■ Page ■
----
Conference: The human side of climate change

On 16-17 October the LINGCLIM project, where NHH Professor Trine Dahl is a member, has invited scholars from around the world to Bergen to discuss the current state of this research field.

12.10.2015 - Ed.


Climate change is not just a natural science phenomenon. It attracts increasing attention from scholars from the social sciences and humanities.

The primary objective for LINGCLIM (short for 'Linguistic representations of climate change discourse and their individual and collective interpretations') is to generate new and integrated knowledge about the role of language in climate discourse through developing an innovative multidisciplinary methodology including opinion surveys and psychological experiments, in addition to linguistic and discursive analyses of a variety of texts. Findings from the project will be presented at the conference.

The conference focuses on the following questions:

What have been the contributions of the multiple research approaches

1) to the individual disciplines and to overarching interdisciplinary research?
----
[Collection entries]
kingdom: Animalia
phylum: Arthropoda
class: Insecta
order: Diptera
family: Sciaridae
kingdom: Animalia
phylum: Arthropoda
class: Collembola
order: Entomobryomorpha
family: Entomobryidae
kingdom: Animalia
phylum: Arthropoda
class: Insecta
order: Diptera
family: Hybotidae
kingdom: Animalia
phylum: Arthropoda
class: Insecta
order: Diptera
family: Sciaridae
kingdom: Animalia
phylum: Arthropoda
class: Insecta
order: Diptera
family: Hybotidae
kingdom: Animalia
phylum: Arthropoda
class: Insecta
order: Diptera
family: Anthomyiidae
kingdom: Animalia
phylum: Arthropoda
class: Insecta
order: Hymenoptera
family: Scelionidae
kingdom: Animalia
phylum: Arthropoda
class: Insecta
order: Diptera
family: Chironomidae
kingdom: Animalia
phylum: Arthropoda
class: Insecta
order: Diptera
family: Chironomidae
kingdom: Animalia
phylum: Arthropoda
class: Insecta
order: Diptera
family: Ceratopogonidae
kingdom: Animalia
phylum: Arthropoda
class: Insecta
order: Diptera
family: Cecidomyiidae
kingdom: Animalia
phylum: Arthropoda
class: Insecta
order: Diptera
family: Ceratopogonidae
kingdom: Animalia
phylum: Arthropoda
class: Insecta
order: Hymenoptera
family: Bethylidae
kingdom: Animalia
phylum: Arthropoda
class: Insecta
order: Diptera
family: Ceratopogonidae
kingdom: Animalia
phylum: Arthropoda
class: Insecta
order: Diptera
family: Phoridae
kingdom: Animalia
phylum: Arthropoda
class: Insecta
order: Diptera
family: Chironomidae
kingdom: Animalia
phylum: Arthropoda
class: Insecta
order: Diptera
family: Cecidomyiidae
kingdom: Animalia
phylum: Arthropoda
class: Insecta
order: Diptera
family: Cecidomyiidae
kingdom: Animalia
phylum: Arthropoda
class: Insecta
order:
----
Please copy the conference page starting with "On 16-17 October" and going on through "sciences and humanities.", and switch "scholars" to "researchers".

On 16-17 October the LINGCLIM project, where NHH Professor Trine Dahl is a member, has invited researchers from around the world to Bergen to discuss the current state of this research field.

12.10.2015 - Ed.


Climate change is not just a natural science phenomenon. It attracts increasing attention from researchers from the social sciences and humanities.